TEXT Block Start
About SAFLII
Databases
Search
Terms of Use
RSS Feeds
South Africa: Eastern Cape High Court, Mthatha
SAFLII
>>
Databases
>>
South Africa: Eastern Cape High Court, Mthatha
>>
2016
>>
[2016] ZAECMHC 23
|
|
Mdingi v Eastern Cape Development Corporation (CA & R 50/2014) [2016] ZAECMHC 23 (24 May 2016)
IN
THE HIGH COURT OF SOUTH AFRICA
(EASTERN
CAPE LOCAL DIVISION: MTHATHA)
NOT
REPORTABLE
CASE
NO. CA & R 50/2014
DATE:
24 MAY 2016
In
the matter between:
LUNGELWA
MDINGI
......................................................................................................
APPELLANT
AND
EASTERN
CAPE DEVELOPMENT
CORPORATION
............................................
RESPONDENT
APPEAL
JUDGMENT
KAHLA
AJ:
1.
The appeal emanates from a refusal by the
Magistrate to rescind a judgment granted against the Appellant.
2.
The main basis of the rescission
application was the Respondents non-compliance with the provisions of
section 4 of Prevention of
Illegal Eviction and Unlawful Eviction and
Unlawful Occupation of Land Act 19 of 1998 (hereinafter referred to
as PIE), which reads
as follows “notwithstanding anything to
the contrary contained in any law or common law the hearing of
proceedings for eviction
of unlawful occupier should be preceded by a
notice, 14 days before the hearing.
3.
The Application was dismissed with costs.
4.
The present appeal is to be decided on a
twofold basis:-
(a)
Should the Magistrate have considered that
the technical non-compliance with the provisions of the Act was
sufficient to warrant
a rescission on the basis of a procedural
defect despite the fact that the Appellant failed to disclose any
defence on the merits,
i.e. where the defence was a formal or legal
defence.
(b)
TEXT Block End
DATA UNDER STUDY Block Start
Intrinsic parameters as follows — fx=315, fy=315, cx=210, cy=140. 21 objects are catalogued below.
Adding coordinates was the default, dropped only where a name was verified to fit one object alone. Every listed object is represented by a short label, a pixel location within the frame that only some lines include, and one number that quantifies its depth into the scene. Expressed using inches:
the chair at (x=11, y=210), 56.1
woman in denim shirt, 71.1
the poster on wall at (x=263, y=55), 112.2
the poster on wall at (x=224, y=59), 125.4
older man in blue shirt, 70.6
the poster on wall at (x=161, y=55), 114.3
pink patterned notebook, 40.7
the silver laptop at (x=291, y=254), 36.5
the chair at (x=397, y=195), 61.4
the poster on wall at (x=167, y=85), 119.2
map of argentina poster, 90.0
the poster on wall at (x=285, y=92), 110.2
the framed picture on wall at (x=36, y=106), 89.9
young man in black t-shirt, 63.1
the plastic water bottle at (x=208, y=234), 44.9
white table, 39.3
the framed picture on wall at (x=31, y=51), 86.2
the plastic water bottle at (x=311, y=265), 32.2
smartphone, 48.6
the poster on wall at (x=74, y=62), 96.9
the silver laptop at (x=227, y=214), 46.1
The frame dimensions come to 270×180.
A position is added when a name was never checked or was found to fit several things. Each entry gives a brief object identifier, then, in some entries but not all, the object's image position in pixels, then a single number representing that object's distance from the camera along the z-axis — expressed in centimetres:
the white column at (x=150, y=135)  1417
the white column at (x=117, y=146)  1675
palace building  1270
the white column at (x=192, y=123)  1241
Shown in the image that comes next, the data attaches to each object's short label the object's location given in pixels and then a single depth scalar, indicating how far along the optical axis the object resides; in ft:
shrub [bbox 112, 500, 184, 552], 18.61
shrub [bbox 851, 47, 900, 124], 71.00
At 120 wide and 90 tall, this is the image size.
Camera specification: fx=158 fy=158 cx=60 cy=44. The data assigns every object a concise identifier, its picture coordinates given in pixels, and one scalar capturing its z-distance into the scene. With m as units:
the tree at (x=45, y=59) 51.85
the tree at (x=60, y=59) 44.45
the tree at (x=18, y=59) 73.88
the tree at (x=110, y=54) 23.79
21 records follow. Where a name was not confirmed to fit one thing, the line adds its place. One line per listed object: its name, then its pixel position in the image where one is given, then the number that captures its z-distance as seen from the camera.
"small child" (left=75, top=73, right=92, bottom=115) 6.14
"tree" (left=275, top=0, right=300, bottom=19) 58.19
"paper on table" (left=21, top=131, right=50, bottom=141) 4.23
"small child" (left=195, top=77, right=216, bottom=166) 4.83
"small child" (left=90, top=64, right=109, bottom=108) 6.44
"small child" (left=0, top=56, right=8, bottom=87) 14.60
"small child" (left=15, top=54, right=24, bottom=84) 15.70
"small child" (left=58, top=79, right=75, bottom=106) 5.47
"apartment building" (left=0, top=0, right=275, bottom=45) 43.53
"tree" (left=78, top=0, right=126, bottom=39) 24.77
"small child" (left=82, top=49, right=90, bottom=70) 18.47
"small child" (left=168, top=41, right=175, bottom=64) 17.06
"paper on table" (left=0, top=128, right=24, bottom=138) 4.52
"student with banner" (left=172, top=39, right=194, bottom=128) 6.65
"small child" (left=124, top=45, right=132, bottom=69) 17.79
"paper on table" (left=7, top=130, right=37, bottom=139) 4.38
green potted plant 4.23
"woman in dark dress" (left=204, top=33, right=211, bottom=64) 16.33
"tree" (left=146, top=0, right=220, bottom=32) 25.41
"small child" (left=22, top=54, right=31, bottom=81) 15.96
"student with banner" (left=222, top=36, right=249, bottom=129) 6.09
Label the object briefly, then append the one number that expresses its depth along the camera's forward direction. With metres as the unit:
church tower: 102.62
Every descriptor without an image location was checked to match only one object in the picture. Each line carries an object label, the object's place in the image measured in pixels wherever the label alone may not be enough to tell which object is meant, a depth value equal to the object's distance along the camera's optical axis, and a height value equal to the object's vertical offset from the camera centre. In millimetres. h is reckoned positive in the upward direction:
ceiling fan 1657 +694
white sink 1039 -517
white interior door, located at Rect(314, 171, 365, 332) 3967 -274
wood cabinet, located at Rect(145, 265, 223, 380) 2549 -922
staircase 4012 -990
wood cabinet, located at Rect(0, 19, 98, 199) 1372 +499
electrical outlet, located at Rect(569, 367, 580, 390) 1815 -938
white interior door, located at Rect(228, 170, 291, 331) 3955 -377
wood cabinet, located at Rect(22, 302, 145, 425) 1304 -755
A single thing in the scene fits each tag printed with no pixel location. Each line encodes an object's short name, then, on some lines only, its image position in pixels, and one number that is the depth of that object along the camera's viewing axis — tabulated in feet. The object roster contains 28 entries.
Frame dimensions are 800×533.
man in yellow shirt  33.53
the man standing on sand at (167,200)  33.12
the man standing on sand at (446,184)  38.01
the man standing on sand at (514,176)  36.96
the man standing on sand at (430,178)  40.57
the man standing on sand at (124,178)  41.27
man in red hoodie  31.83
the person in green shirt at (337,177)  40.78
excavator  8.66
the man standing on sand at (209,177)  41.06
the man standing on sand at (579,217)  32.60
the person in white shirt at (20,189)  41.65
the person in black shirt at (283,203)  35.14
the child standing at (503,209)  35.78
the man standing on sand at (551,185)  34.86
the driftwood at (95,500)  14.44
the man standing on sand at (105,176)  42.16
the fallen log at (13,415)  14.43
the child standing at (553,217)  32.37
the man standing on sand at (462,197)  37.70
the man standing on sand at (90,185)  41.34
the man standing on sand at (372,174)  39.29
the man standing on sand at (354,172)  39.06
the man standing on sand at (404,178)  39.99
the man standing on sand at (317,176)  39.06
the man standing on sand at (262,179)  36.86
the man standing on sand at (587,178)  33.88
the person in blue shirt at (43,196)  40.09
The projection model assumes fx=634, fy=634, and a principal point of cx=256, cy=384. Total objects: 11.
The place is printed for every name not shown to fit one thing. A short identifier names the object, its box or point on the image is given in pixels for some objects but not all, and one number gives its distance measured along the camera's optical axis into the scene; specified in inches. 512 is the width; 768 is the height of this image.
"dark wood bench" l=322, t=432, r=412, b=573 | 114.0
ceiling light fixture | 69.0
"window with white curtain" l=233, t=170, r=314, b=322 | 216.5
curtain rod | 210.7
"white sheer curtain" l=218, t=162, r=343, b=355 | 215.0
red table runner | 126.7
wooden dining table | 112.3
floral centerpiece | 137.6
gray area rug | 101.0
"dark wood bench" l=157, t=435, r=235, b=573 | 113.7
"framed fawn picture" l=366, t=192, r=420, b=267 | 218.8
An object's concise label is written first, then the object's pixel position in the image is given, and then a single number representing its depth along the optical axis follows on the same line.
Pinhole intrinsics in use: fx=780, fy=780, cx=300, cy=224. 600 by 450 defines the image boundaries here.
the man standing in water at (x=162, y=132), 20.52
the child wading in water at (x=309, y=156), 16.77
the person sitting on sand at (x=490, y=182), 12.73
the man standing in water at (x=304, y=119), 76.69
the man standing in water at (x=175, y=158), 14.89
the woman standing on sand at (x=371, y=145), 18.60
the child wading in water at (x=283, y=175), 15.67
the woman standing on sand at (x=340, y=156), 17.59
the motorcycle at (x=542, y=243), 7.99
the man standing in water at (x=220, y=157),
DATA UNDER STUDY Block End
> [REQUIRED TASKS]:
**a.** Please answer these questions from the appeal judgment:
(i) On what date is the judgment dated?
(ii) What happened to the rescission application?
(iii) Which party is the respondent?
**b.** Resume the appeal judgment in the Mdingi matter from the point where its text ends.
None of the records relate to the appeal judgment.

> [RESULTS BY TASK]:
**a.**
(i) 24 May 2016
(ii) It was dismissed with costs.
(iii) Eastern Cape Development Corporation

**b.**
Whether or not a finding in favour of the
Appellant with regard to the above would have any practical effect on
the outcome of the
case due to inter alia the subsequent events, the
effluxion of time, i.e. whether or not this matter is for all intents
and purposes
purely academic.
5.
The starting point is to accept:-
(a)
The provisions of section 4 regarding
notice prior to the hearing of a matter is pre-emptory.
(b)
The Respondent accordingly is obliged to
comply with the provisions thereof.
(c)
It is common cause that the respondent
failed to do so.
(d)
The Appellant accordingly correctly raised
a statutory defence of non-compliance with section 4 of PIE.
(e)
I would accordingly assume in favour of the
Appellant that the judgment was void ab origine by reason of
non-compliance with section
4 of PIE due to the failure on the part
of the Respondent to obtain an order in terms of section 4 or serve
the notice.
(f)
However one has to have regard to the
peculiar circumstances of this case in order to determine whether or
not rescission ought
to be granted and the matter allowed to follow
the ordinary cause.
6.
In this case it is common cause inter alia:
a)
The Appellant was not personally in
occupation of the premises from around April 2002,
b)
That the Appellant was in arrears on her
papers due to the fact that her husband, who was in factual
occupation failed to pay the
rentals over to the Respondent,
c)
That the Respondent obtained judgment
against her,
d)
That no eviction of the actual occupants
occurred as a result of the judgment,
e)
That in fact a new lease was entered into
between the Respondent and the Appellant’s husband;
f)
That the original lease had nonetheless
expired by the effluxion of time,
g)
That the lease entered into by the
Respondent’s husband was terminated due to his non-compliance
with the terms thereof and
judgement was obtained against him,
h)
There was no challenge to the court order
obtained against him and he in fact vacated the premises,
i)
The appellant did not attempt to renew the
original lease upon the termination thereof, in at best for her April
2005.
j)
The Appellant after a period in excess of 8
years from the date of obtaining the judgment, and despite her
failure to renew the
lease or attempt to do so in the interim brought
an application to rescind the judgment, on the procedural defect
since she had
no defence on the substantive claim.
7.
The court accepts that there was
non-compliance with the provisions of PIE and that the provisions are
pre-emptory and there was
an obligation on the part of the Respondent
to comply with the provision of the Act prior to obtaining judgment.
8.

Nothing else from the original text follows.